Author:Anne Pollock (Georgia Tech)
Paper short abstract:
This paper combines empirical ethnographic attention to a specific site of postcolonial science -- a synthetic-chemistry based drug discovery company in South Africa -- and theoretically-driven feminist analysis attentive to technoscience materialities.
Paper long abstract:
This paper combines empirical ethnographic attention to a specific site of postcolonial science and theoretically-driven feminist analysis attentive to technoscience materialities. It draws on ethnographic research at iThemba Pharmaceuticals, a small South African company founded in 2009 with the mission of finding new drugs for TB, HIV, and malaria. The synthetic chemistry methods employed at this site are similar to what might be done at a well-equipped lab anywhere in the world, yet I argue place matters - not only for the scientists involved, and for those interested in global health and postcolonial science, but also for feminist engagement with matter. In this paper, I focus on the place-specificity not of the company's drug discovery ends, but of its synthetic chemistry means.
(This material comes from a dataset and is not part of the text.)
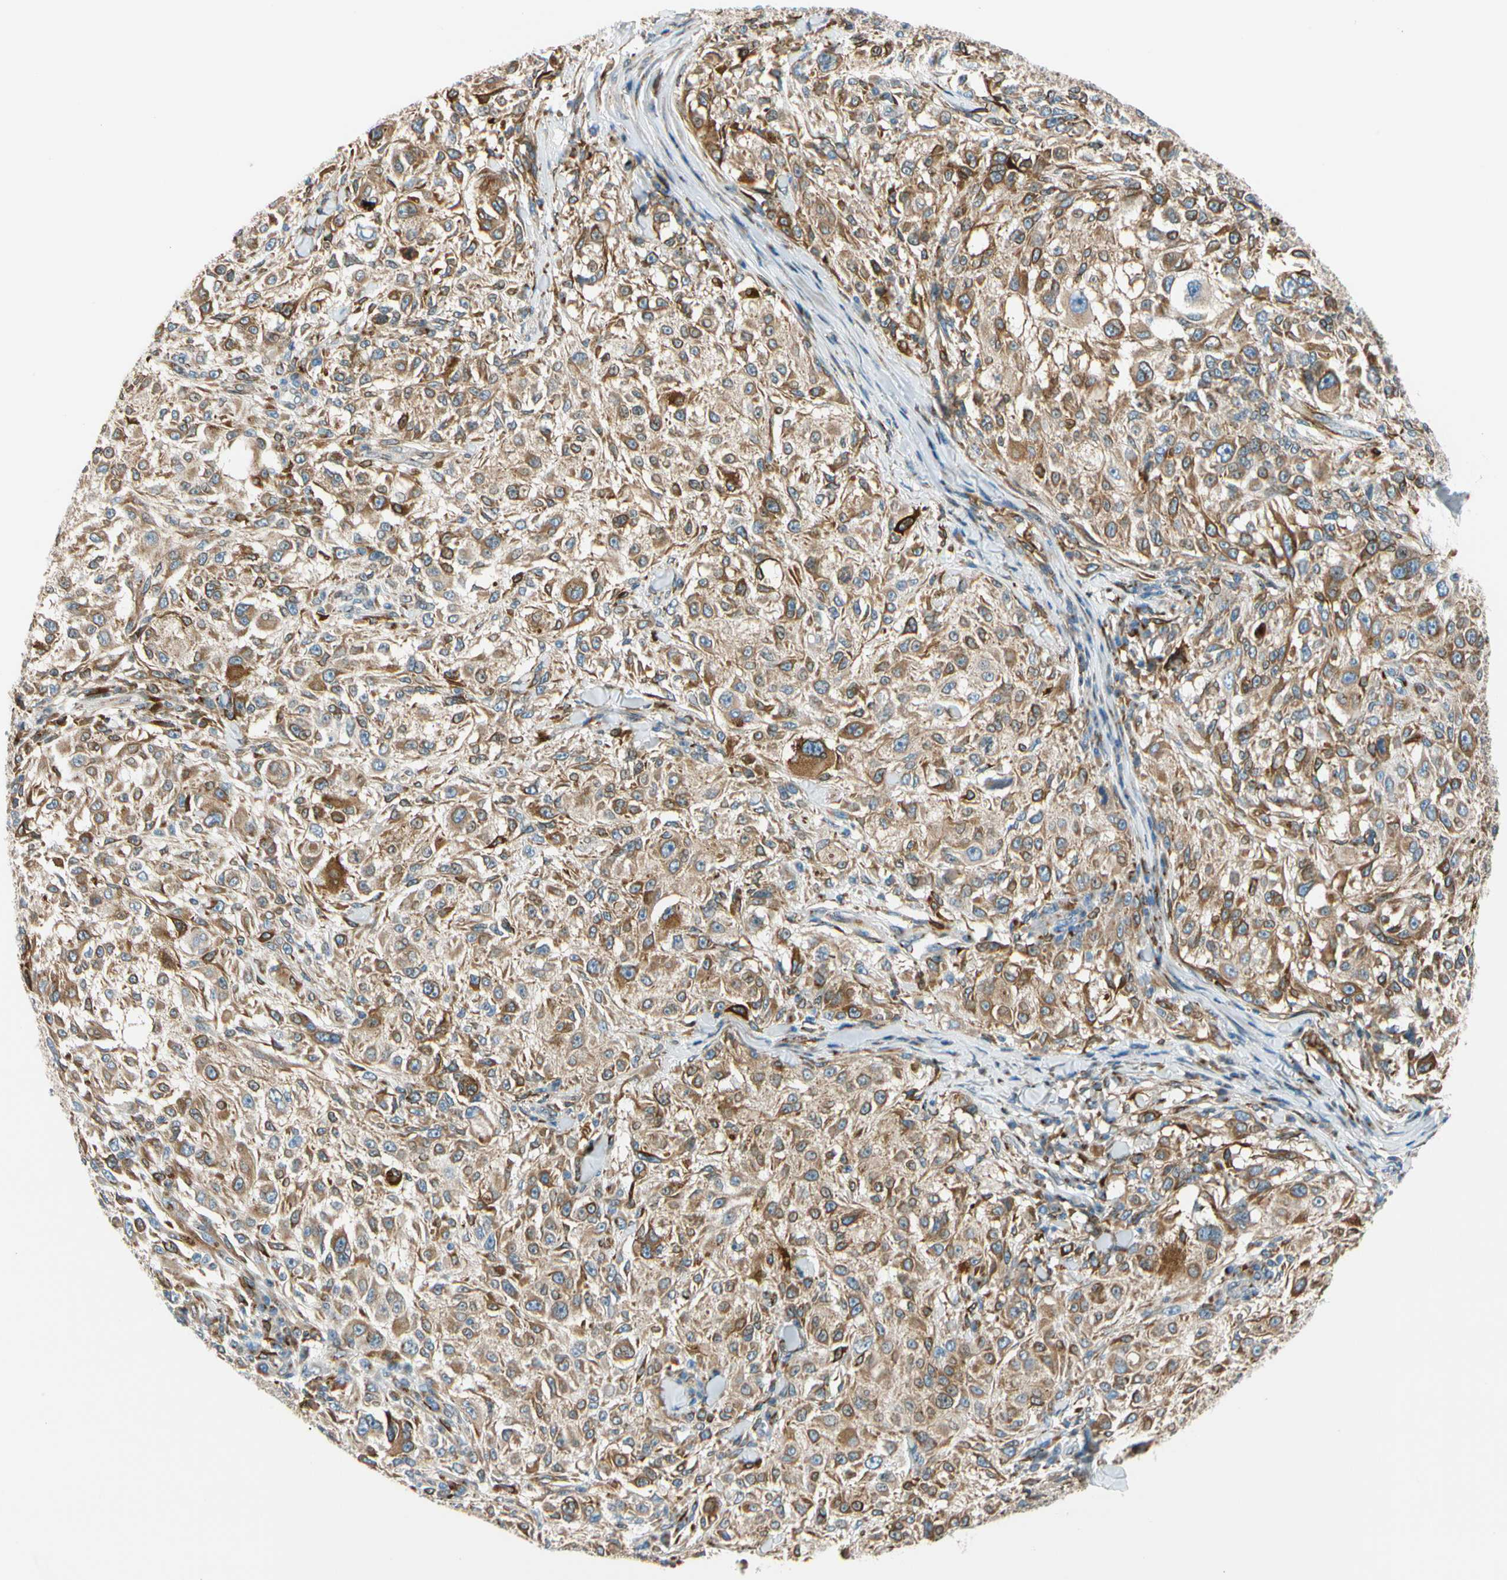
{"staining": {"intensity": "moderate", "quantity": ">75%", "location": "cytoplasmic/membranous"}, "tissue": "melanoma", "cell_type": "Tumor cells", "image_type": "cancer", "snomed": [{"axis": "morphology", "description": "Necrosis, NOS"}, {"axis": "morphology", "description": "Malignant melanoma, NOS"}, {"axis": "topography", "description": "Skin"}], "caption": "Protein expression analysis of malignant melanoma demonstrates moderate cytoplasmic/membranous expression in about >75% of tumor cells.", "gene": "NUCB1", "patient": {"sex": "female", "age": 87}}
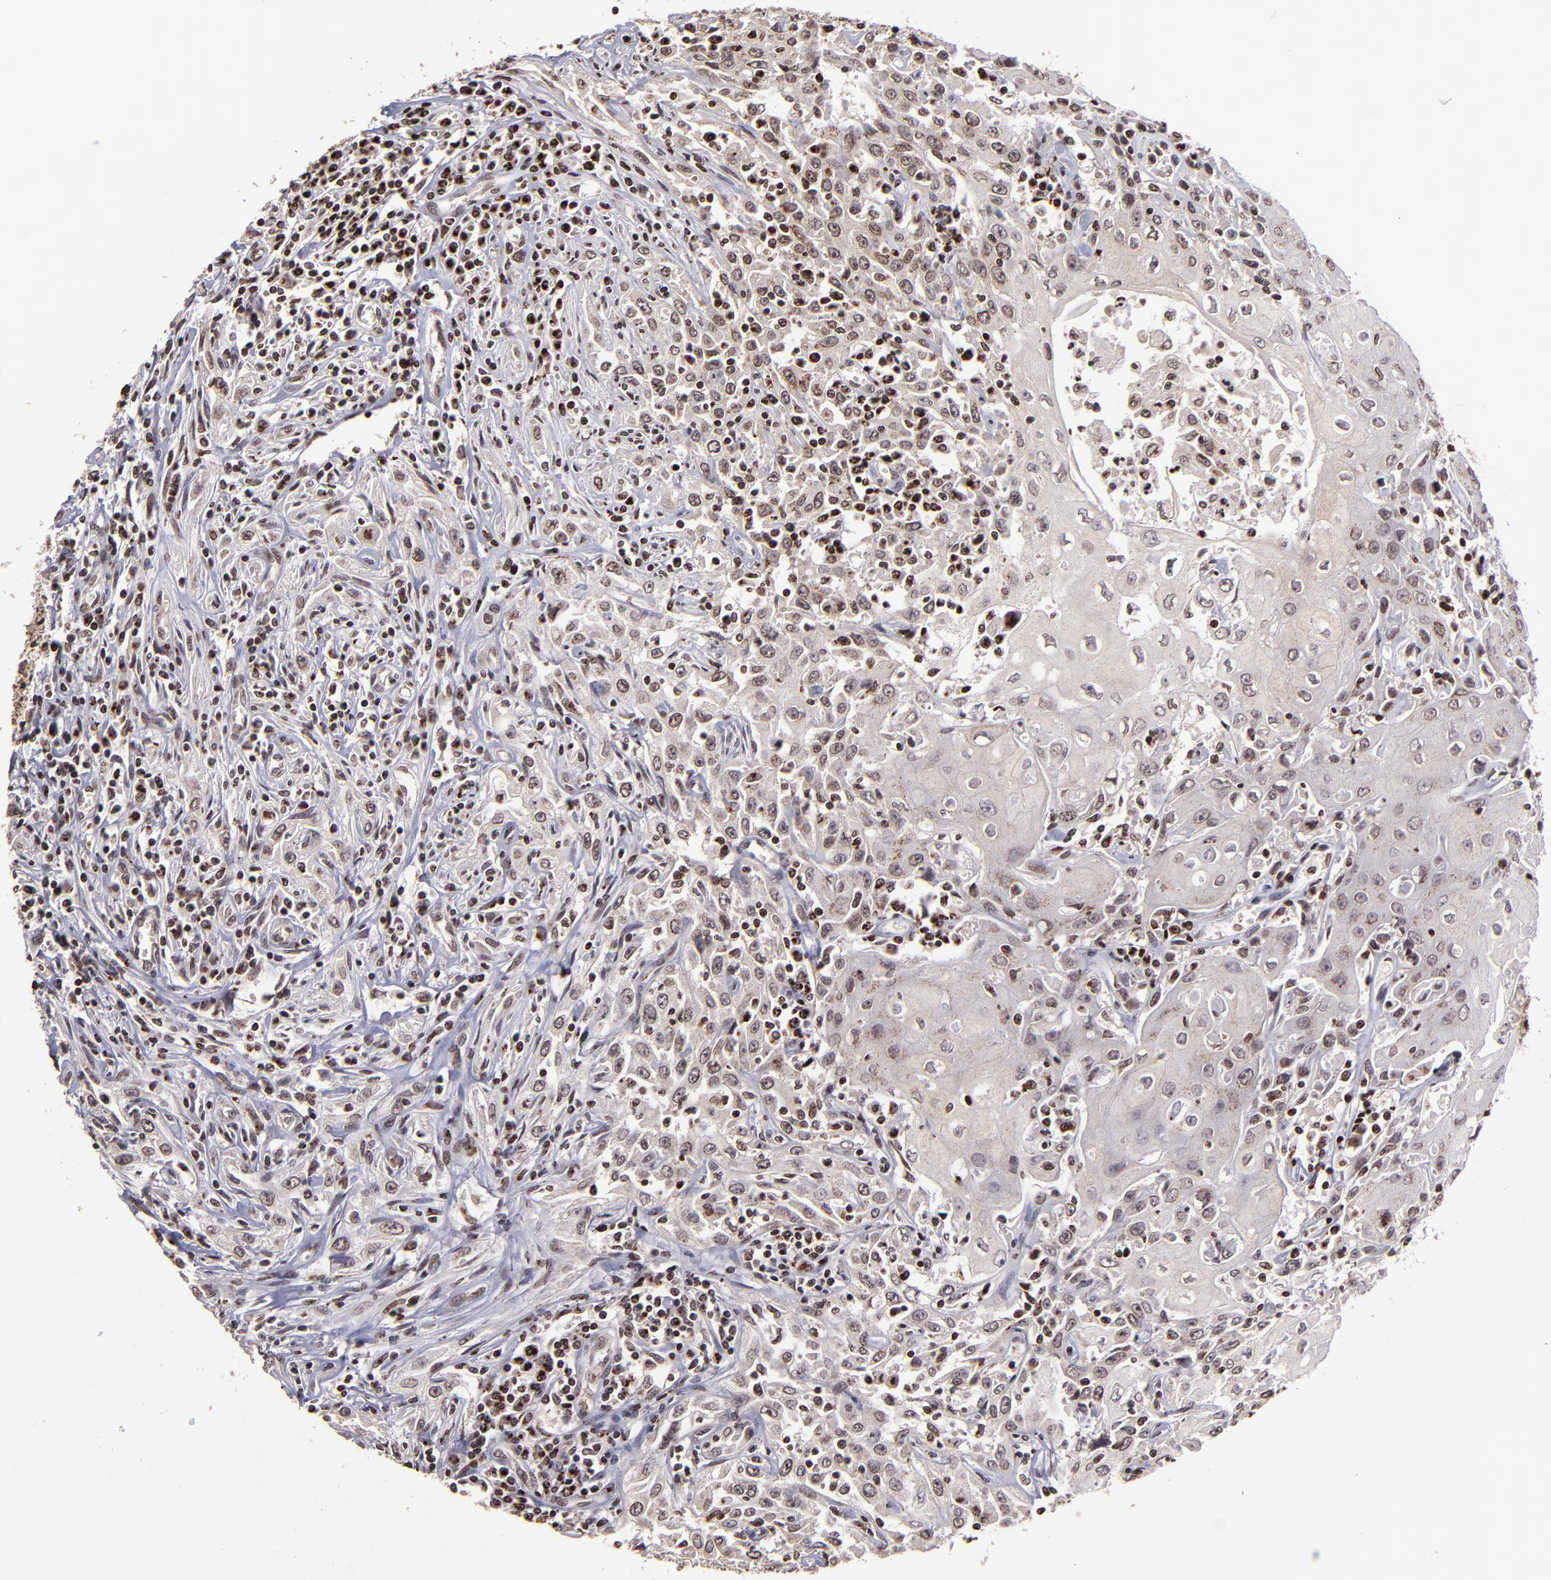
{"staining": {"intensity": "moderate", "quantity": ">75%", "location": "cytoplasmic/membranous,nuclear"}, "tissue": "head and neck cancer", "cell_type": "Tumor cells", "image_type": "cancer", "snomed": [{"axis": "morphology", "description": "Squamous cell carcinoma, NOS"}, {"axis": "topography", "description": "Oral tissue"}, {"axis": "topography", "description": "Head-Neck"}], "caption": "A medium amount of moderate cytoplasmic/membranous and nuclear staining is present in approximately >75% of tumor cells in head and neck squamous cell carcinoma tissue. Ihc stains the protein of interest in brown and the nuclei are stained blue.", "gene": "CSDC2", "patient": {"sex": "female", "age": 76}}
Intellectual property can exist in abstract forms, but to become pharmaceuticals, it must be materialized in particular infrastructures that are unevenly distributed in space. These spaces are always already part of a network, in part because synthetic chemistry makes ample use of commercially-procured "intermediates," rather than starting from first principles. Unlike drug discovery efforts based on bioprospecting or traditional knowledges, the potential for an ingredient to be locally-made is a practical concern for a synthetic-chemistry based firm, rather than a marker of African authenticity. There are additional resonances here: since the term "synthetic" is often used as an antonym for "natural," synthetic chemistry is a fitting object for a cyborg feminism. More abstractly still: etymologically, "synthesis" derives from the Greek for "place together." Place signifies less autochthony than co-presence.